___ Text passage
I hope this helps, Dmitri! (just had to type it one more time)

If you have your own sticky social situation, you can write me at Politelyworded@gmail.com and I will see if I can help!

Sunday, October 21, 2012

Gift Giving Obligations

Hello Polite Readers!

Today's column comes from Alisa, who wrote in with a very timely question about holiday gifts:

I have a bit of a sticky situation.  I worked with a woman for several years, and during that time, we became social outside of work.  We also began to make Christmas/birthdays at work more fun by exchanging gifts.  I kept my gifts around $15 in value, but she began to up the value of what she gave to me.  For my last birthday (in January) she gave me around $50 in gifts.  Shortly after, she left her job for another in a different city.  We still plan to keep in touch via email and facebook, but we probably will not be getting together much in person, if at all.  Her own birthday came up after she left, and since she'd spent so much on my last gift, I felt obligated to get her something, so I boxed up a gift and mailed it to her.  But now Christmas is coming, and I would really prefer not to continue exchanging gifts, since it was mainly a 'work thing', and honestly, I do not have the funds right now.  My question is, how do I let her know?  I'm afraid she is going to spend a bunch of money on me again, and I really do not want that.  But she's very sensitive emotionally, and, I think, lonely right now in her new city and job.  I don't want to hurt her feelings.  How do I handle this?

I think this is a problem that far too many of us have, especially as the bad economy just drags on forever.  In a perfect world we wouldn't mind buying nice gifts for everyone we know, but in the real world, every gift that we feel obligated to buy for a not-so-close friend or distant relative is less money that we can spend on our nearest and dearest, or more debt that we go into so we can keep everyone happy and still pay the bills.
______
___ Data shown
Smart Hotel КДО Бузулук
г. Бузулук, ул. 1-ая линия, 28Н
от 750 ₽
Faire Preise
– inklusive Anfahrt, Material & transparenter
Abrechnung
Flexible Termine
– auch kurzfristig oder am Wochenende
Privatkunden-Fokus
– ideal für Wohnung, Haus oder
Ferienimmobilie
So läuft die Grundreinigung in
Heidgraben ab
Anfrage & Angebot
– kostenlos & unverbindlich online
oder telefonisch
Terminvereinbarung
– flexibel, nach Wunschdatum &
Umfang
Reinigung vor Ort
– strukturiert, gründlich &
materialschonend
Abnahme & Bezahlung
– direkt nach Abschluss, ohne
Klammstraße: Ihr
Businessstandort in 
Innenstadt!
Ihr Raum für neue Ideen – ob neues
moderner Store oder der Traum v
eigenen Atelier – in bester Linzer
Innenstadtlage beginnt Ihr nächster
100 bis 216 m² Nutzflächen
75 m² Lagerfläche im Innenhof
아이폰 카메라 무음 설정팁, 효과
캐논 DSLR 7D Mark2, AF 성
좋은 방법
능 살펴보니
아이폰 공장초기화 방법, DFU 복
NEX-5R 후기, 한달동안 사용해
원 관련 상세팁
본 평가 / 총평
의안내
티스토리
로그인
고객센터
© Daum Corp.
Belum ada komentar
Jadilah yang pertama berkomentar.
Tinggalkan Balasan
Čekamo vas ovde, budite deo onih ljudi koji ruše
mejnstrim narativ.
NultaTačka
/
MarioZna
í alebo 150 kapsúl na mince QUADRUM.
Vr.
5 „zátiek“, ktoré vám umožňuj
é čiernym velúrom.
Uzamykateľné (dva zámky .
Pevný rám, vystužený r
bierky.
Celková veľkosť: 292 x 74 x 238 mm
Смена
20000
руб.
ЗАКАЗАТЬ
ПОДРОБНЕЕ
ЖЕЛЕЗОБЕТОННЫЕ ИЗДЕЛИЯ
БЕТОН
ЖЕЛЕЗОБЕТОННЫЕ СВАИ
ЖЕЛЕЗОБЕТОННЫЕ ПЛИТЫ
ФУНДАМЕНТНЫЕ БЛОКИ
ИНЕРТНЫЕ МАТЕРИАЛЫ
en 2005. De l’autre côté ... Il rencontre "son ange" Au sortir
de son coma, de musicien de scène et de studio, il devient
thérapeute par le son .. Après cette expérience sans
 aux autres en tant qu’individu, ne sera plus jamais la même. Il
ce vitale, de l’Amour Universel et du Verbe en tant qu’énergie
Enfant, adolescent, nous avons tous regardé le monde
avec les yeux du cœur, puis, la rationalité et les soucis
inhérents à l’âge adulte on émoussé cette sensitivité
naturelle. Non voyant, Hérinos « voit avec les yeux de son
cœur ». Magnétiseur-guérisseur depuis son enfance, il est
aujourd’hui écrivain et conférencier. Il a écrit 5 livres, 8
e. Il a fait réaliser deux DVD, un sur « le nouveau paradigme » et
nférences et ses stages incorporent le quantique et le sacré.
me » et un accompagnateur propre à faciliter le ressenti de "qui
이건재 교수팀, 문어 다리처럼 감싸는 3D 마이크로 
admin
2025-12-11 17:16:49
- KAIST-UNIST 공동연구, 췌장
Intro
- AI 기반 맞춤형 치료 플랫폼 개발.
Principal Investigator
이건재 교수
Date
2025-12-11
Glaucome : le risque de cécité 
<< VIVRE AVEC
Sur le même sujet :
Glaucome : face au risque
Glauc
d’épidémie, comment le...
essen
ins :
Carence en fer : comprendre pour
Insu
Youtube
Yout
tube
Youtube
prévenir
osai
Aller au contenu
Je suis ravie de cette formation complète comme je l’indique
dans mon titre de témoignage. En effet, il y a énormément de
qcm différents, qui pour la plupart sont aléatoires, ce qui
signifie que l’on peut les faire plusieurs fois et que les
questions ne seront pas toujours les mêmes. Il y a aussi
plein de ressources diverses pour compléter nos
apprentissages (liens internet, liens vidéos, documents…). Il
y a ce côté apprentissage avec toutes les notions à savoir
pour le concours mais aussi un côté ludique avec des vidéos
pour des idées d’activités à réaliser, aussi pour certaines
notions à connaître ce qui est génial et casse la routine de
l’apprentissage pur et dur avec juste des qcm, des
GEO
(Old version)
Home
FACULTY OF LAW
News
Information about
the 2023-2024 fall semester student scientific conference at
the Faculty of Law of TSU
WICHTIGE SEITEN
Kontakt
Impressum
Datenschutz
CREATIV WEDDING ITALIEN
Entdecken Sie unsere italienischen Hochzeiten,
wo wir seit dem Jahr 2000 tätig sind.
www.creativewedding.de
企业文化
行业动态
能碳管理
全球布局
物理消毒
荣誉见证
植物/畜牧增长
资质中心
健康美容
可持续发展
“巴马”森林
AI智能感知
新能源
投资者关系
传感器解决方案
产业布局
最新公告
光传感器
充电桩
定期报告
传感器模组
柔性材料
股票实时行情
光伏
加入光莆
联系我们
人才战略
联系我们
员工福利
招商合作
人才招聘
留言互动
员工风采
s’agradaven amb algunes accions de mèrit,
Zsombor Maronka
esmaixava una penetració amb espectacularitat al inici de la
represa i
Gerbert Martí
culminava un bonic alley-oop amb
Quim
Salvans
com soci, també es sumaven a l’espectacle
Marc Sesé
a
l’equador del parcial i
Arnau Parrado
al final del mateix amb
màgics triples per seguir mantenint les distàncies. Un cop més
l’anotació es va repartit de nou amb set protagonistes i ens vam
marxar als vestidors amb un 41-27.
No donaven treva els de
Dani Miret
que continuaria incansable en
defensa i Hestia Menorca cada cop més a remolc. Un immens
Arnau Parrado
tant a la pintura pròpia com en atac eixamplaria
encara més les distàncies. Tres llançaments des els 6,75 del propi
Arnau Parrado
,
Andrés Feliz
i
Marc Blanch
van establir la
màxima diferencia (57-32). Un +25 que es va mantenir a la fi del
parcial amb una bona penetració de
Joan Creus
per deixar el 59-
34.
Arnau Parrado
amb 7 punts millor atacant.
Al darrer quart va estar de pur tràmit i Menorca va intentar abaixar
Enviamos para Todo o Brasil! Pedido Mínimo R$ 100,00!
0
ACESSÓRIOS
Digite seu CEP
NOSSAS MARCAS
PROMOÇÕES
______
> **Problem A**: According to the advice column, roughly how much did the former coworker spend on gifts for Alisa's last birthday?
> **Problem B**: Extend the advice column with the paragraphs that come next, picking up after its final sentence.
This work makes no use of the data.

> **Response A**: Around $50.

> **Response B**:
The first question I want you to ask yourself, Alisa, is have you and your former co-worker actually kept in touch via FB and email? Are you having meaningful conversations, or just "Liking" each other's vacation pics? Because if it's the latter, than the friendship is dying a slow, natural death and you don't have to worry about doing more than writing "Merry Christmas" on her wall in December.

If you're still close, though, then she probably does plan to send you something for the holidays, especially if she hasn't found a new work buddy. You should go ahead and break the news to her soon so that she hopefully hasn't already purchased your gift yet. Say something like this:

 Hi! Can you believe it's only a couple of months until Christmas? I was just starting my shopping and I'm pretty depressed about how low the budget is this year. I'm not really going to be able to buy gifts for most of my friends. I wanted to let you know because you've always been so thoughtful with gift-giving and I would feel horrible if you sent me something when I can't afford to return the favor!

Of course, the problem with this is that it might be revealing more of your financial situation than you're comfortable with. You can change the wording a bit to be more relevant to your situation and less about finances. Do you have kids, or is there a new niece or nephew or baby cousin in the family? You can say that you're focusing on the younger generation this year. Or go the tried-and-true "real spirit of Christmas" method and focus more of your giving on charity this year, saying something like:

Hey friend! How are things going? How's the new job? I just wanted to let you know that I was thinking about the holidays (hard not to when Wal-Mart already has Christmas trees up!) and feeling bad about how many people are out of work and homeless this year. As such I'm going to be spending a lot of my usual gift budget on canned goods for the food bank and I was thinking you might do the same! Wish you were still local, we could hit Costco together!

 Whatever method you go for, be sure to still acknowledge your friend at the holidays. I would send her a nice card with a heartfelt note, wishing her well, sharing a funny tidbit about a co-worker you both know, something that will make her feel remembered and help tide her over while she builds a social circle in her new home.

Also, keep in mind that whatever you say, she may still send you a nice present. Some people just really love shopping for the perfect gift, wrapping it up nicely, and seeing you enjoy it. It's not about give-and-take for them, because they get rewarded by the act of gifting to you. Did your friend ever seem resentful when you were giving her $15 gifts and she was giving you $50 gifts? If not, she is probably just the sort of person who sees the perfect thing for their friend and buys it, without any concern about the price or what you'll give them in return. In that case, you just have to learn to let it go, and not feel bad when you can't reciprocate.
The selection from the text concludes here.